Funny story. I bought the AVR-S500BT last week. Hooked up my Klipsch Lascala mains, the Belle Klipsch center, and Heresy rears. Then I immediately tried the Bluetooth feature, streaming my music library from Samsung Galaxy S5.

The sound was nice, but I had to turn the gain WAY up to get really nice volume. This didn't make a lot of sense, since my mains have an output of 106 db at one meter with one watt in. 

Never having used Bluetooth for anything other than using my gps as a speaker phone, I wondered if I would get better volume with a wired connection. It seemed to make sense that it would, so I plugged my cd player into the receiver, dropped in a cd, and hit play. 

Uh oh. It occurred to me a millisecond AFTER hitting play that I hadn't turned down the volume on the receiver. The window about 20' from the mains (directly in line with them) exploded. My wife was (I believe) screaming at me, but I couldn't hear a thing.
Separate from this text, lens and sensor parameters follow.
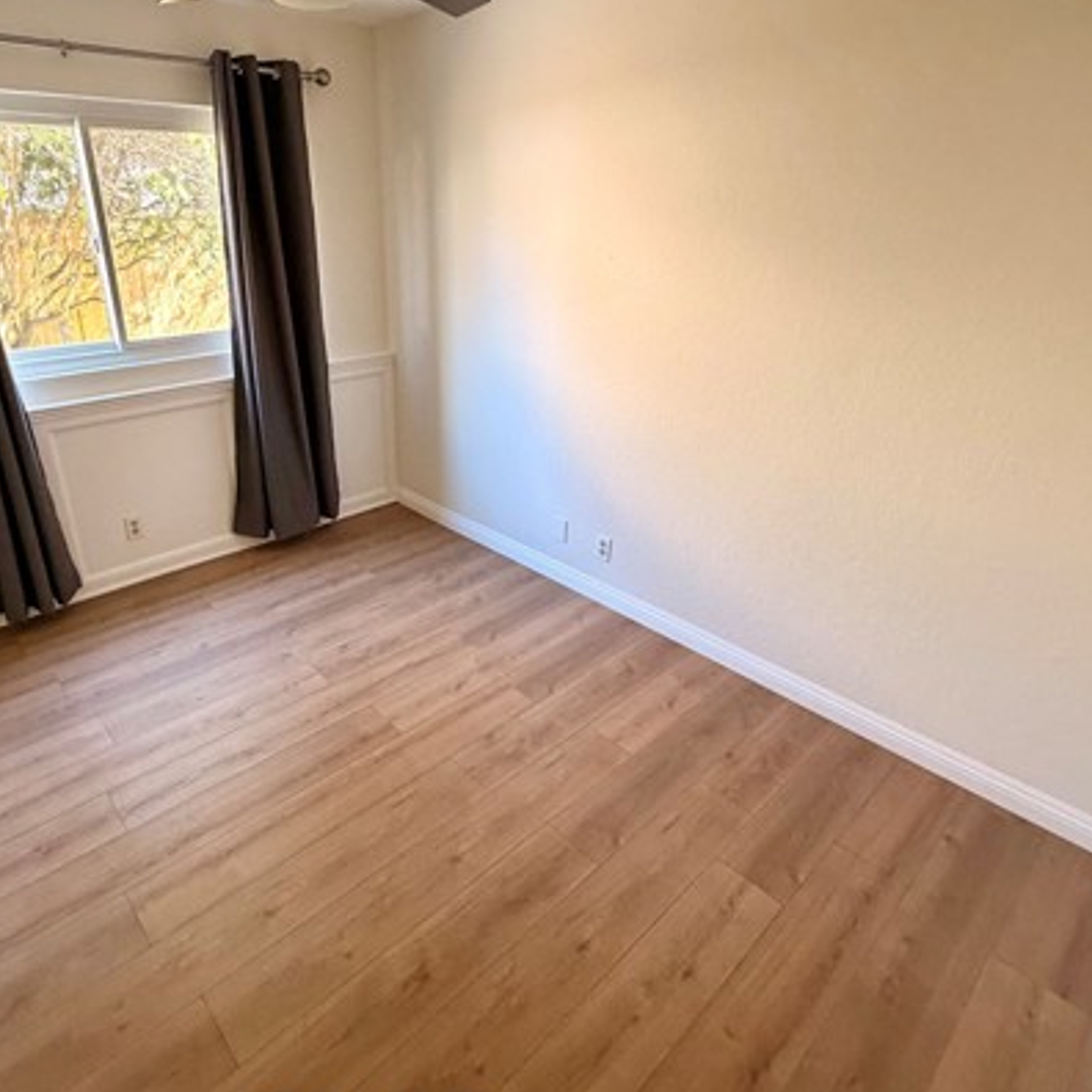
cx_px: 458
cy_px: 499
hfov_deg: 74.3
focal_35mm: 20
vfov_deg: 74.7
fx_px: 714
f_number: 2.2
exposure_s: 1/80
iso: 320
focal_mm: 2.22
And I was grinning from ear to ear.

I haven't experienced something like that since the time when cd players first hit the market. I was managing a high end audio store in CT, and a new employee was demonstrating Klipsch LaScalas to a potential customer. He put a cd called "Time Warp" into a Carver player and hit play. Nothing happened. (He didn't realize there was about a 5 second delay at the start of the track he was playing on that cd. He cranked up the gain on the preamp, but the system was dead silent. Until it wasn't. The track began playing, a few panels in the drop ceiling lifted up, and 4 fluorescent light tubes detonated. (The customer, btw, immediately purchased the speakers.) 
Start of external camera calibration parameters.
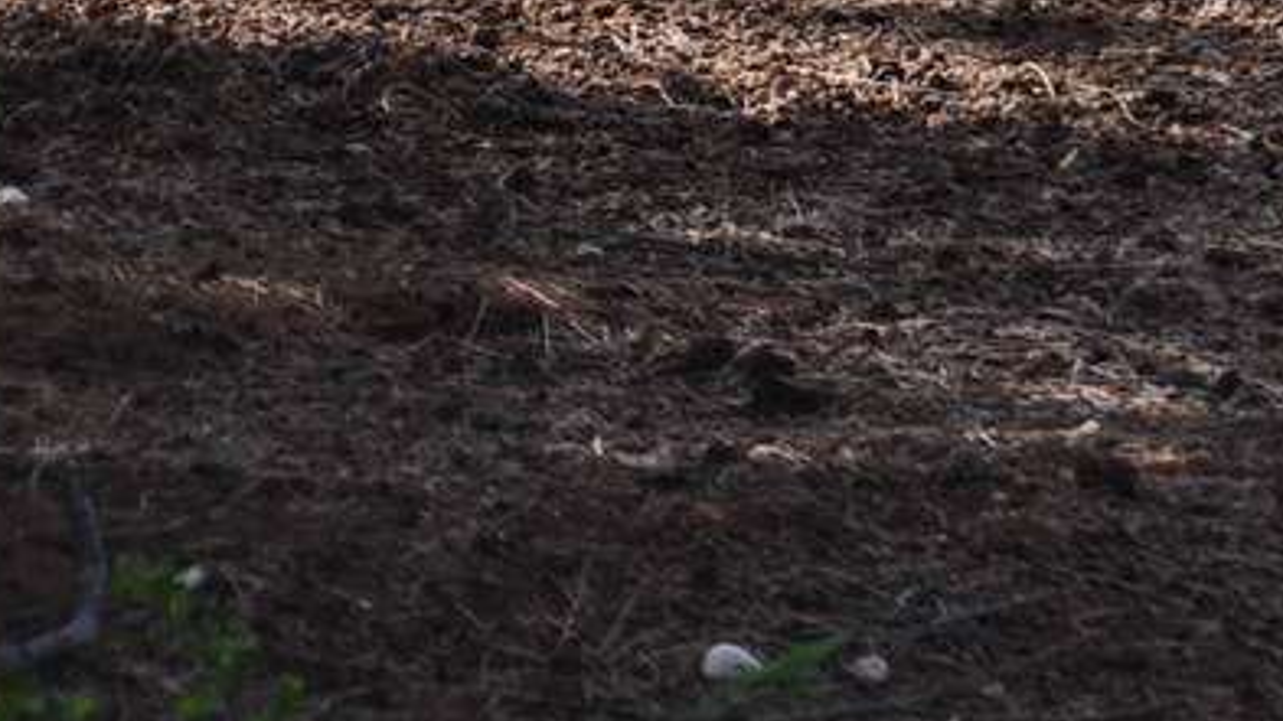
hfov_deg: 3.2
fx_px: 22830
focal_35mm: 671
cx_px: 2044
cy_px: -648
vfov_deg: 1.8
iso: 200
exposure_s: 1/400
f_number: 5.6
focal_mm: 105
This little receiver has its limitations (one of which is that it doesn't adequately develop the bass with my speakers the way my separates, or even an old Yamaha receiver did. That is going to be cured in a few days when My NXG NX-BAS-500 arrives. That said, there is no harshness to the sonic quality of this receiver, and no audible IM distortion. It has a superior FM tuner, and more than enough power for my (admittedly efficient) 5 speaker array. The only thing that almost kept me from purchasing it was the price. I thought it was too inexpensive to really have any quality, and I was prepared to return it to Amazon as soon as it immediately and thoroughly disappointed me.

Call me Mr. Blue. That's the color I have turned, holding my breath waiting for that to happen.


----------



## Tonto

I for one appreciate the simplicity of these models. I've been saying for several years that all the clutter/hook-ups could be reduced and the savings passed on to the customer. How many hook ups do we really need now days? Not many!


----------



## nova

sdurani said:


> Did Audyssey recently change its naming structure?
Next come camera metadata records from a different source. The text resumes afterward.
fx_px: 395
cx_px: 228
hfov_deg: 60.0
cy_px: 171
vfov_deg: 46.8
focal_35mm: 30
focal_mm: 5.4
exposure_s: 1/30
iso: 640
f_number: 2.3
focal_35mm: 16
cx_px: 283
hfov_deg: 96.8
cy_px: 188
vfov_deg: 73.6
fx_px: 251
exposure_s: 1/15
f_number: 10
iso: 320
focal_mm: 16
Not really, what you are getting is a suite of Audyssey applications: 

Audyssey Bronze includes MultEQ, Dynamic Volume, and Dynamic EQ.

Audyssey Silver includes MultEQ XT, Dynamic Volume, and Dynamic EQ. 

Audyssey Gold includes MultEQ XT, Dynamic Volume, Dynamic EQ and DSX for front height or wide speakers.

Audyssey Platinum includes MultEQ XT32, Dynamic Volume, Dynamic EQ, DSX, Sub EQ HT, LFC, and Audyssey Pro.


----------



## sdurani

^^^ Thanx. I thought those names (Bronze, Silver, etc) were going to be new names for MultEQ, MultEQXT, etc. Appreciate the info.


----------



## sdurani

Denon's new Atmos-enabled receivers have started shipping: 

http://amzn.com/B00MJ9K6IG


----------



## Owen Bartley

Big Easy said:


> The window about 20' from the mains (directly in line with them) exploded.


BigEasy... you actually shattered a window with your system!? :gulp: :clap:



Tonto said:


> I for one appreciate the simplicity of these models. I've been saying for several years that all the clutter/hook-ups could be reduced and the savings passed on to the customer. How many hook ups do we really need now days? Not many!


Tonto, I recently picked up a Denon AVR-E400 and the remote looks the same. At first I thought I was going to hate the "Music, Movie, Game, Pure" buttons for changing the mode because I was used to having the more specific choices of Dolby, DTS, 5 ch stereo, etc., then I realized that you can cycle between the available modes by multiple button presses and now I'm kind of on board.


----------



## Big Easy

For me, the important things are 1. Sonic quality 2. Ample plug-ins for my gear, and 3. Adequate power. I too was a bit put off by the "Generic" buttons, until I actually used them. Now? I don't even notice.


----------



## bxbigpipi

Has anyone got the s900w? Just ordered one yesterday.


----------



## Big Easy

Owen Bartley said:


> BigEasy... you actually shattered a window with your system!? :gulp: :clap:
> 
> 
> It wasn't the first time, either.
> When I was running K-Horns through bridged Apt Holman Apt 1 power amps, I actually caused (over the span of about a week of very high volume listening) to bring down an old brick chimney inside the house. :devil:


----------



## bxbigpipi

Just ordered 2 klipsch rf 62ii and 2 rs 41ii's for the s900w. How exactly can I go about bi ampping?


----------